In a match sponsored by British Caledonian Airways, Brighton & Hove Albion triumphed 5-1. Grealish, Foster, Ritchie, McNab (pen) and Smith got on the scoresheet. We beat a whole country at football, in other words!

In Gordon Smith’s entertaining autobiography, ‘And Smith Did Score,’ he writes vividly about the match:

We were playing a friendly against the Nigerian national side at Brighton and it turned into a real roughhouse. I was playing up front and we were winning 3-0 when their six-feet-four centre-half came up to me and said, ‘You are shit.’

‘What do you mean?’ I asked.

‘I said you are shit. You are a bad team. Liverpool are a good team but you are shit.’

‘Well, if we’re beating you 3-0 and we’re shit, what does that make you?’

And the giant centre-half answered menacingly, ‘I am going to get you. I’ll kill you.’

After some really bad tackles were going in and Tony Grealish got such a bad tackle you could see the bone and the ligaments in his leg through the gash. The whole Nigerian team were acting like maniacs and, at the final whistle after we had won 5-1, I said to the big centre half, ‘So who’s shit now?’

‘But we’re amateurs,’ he said.

‘Yes, we can tell,’ I replied.

That’s when he went off his head and came chasing after me. There was a huge scuffle in the tunnel and he had to be held back while I headed for the dressing room.

Abou ten days later, I walked into the club and was told to go to the treatment room to get an injection from the club doctor. When I asked what it was for, I was told I was going to play a return match against Nigeria, in their capital city, Lagos.
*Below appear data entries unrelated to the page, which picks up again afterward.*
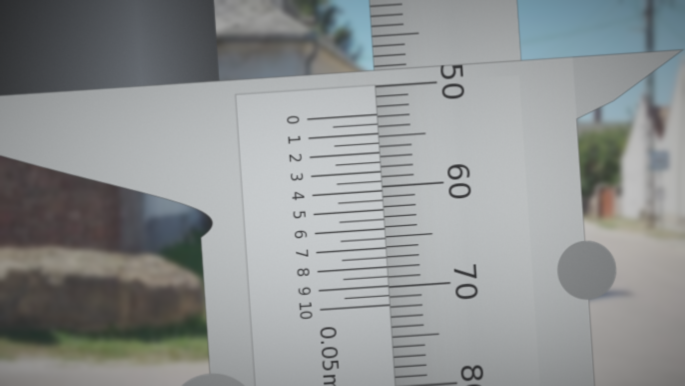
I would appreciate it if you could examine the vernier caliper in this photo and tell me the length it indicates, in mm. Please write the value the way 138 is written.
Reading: 52.8
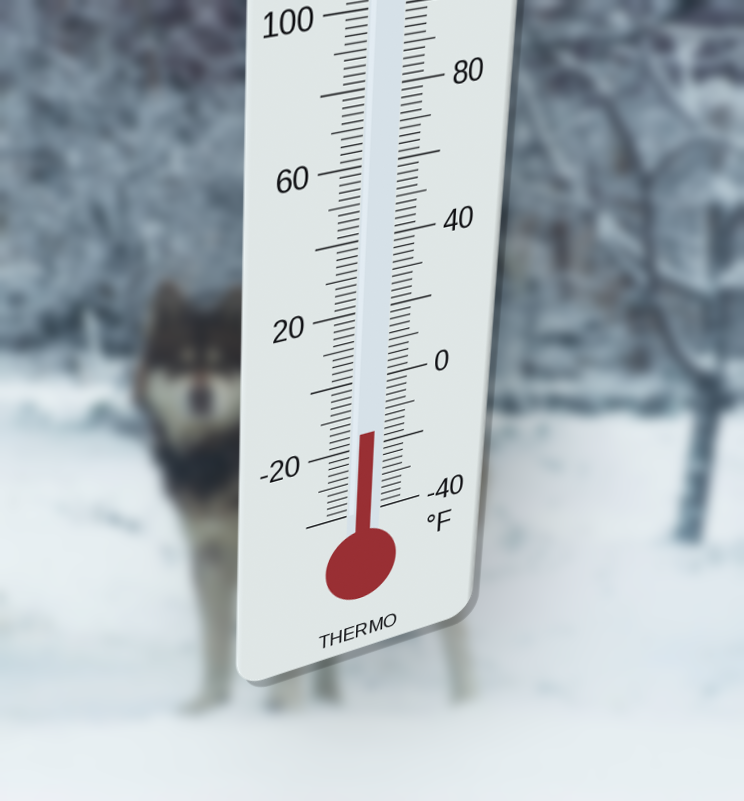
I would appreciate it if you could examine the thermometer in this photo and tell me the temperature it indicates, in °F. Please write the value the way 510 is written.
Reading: -16
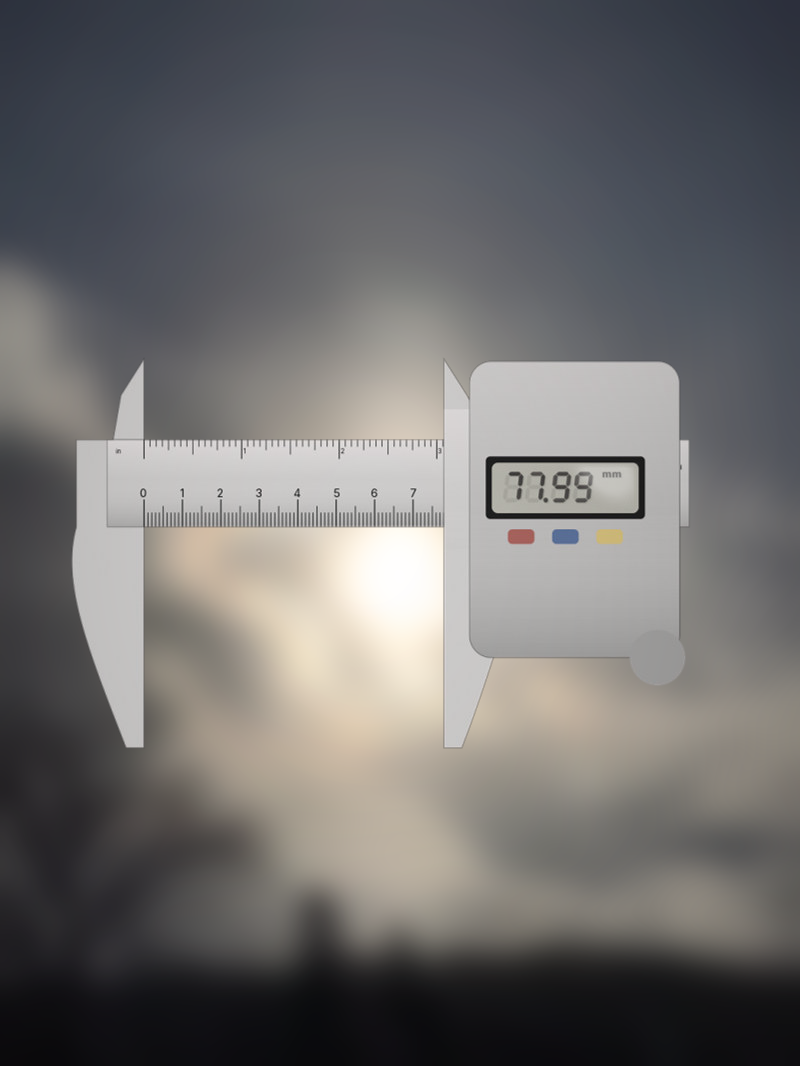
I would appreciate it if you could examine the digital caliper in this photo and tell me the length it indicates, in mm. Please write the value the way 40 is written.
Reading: 77.99
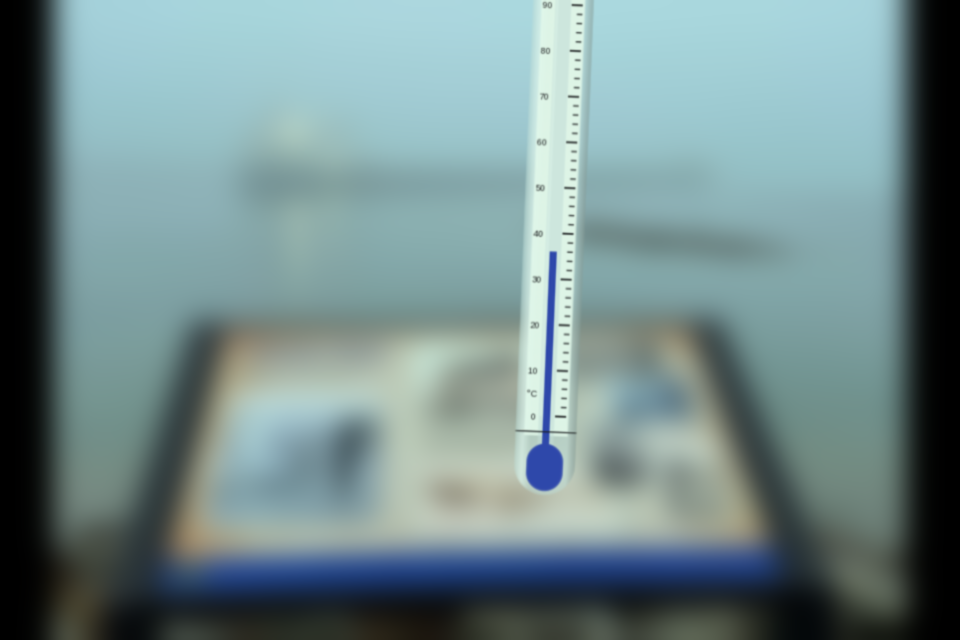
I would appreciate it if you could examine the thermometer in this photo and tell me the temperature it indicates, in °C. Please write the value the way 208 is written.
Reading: 36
I immediately said I wasn’t going. ‘It’s one of the worst places in the world,’ I said. ‘The land that time forgot.’

Mike Bailey said that, if I didn’t go, he would fine me two weeks’ wages.

‘Do you want to take it out of my wages or do you want a cheque now?’ I asked him.

I got back to the dressing room and the boys were wondering what was going on. I told them about Nigeria and why I wasn’t going. One by one, the rest of the team agreed they wouldn’t go either. A team meeting was held and we told the management we weren’t prepared to go to Lagos to play the Nigerians. The following day, the doctor was back in, giving the reserves their injections to go to Nigeria. Mike Bailey didn’t even go and no one was fined. The incredible thing was that, although the reserve boys didn’t enjoy the trip, they played in front of 90,000 people in Lagos – the biggest crowd most of us would have experienced at that stage in our careers. The reserves were used to playing in front of 200-300 fans.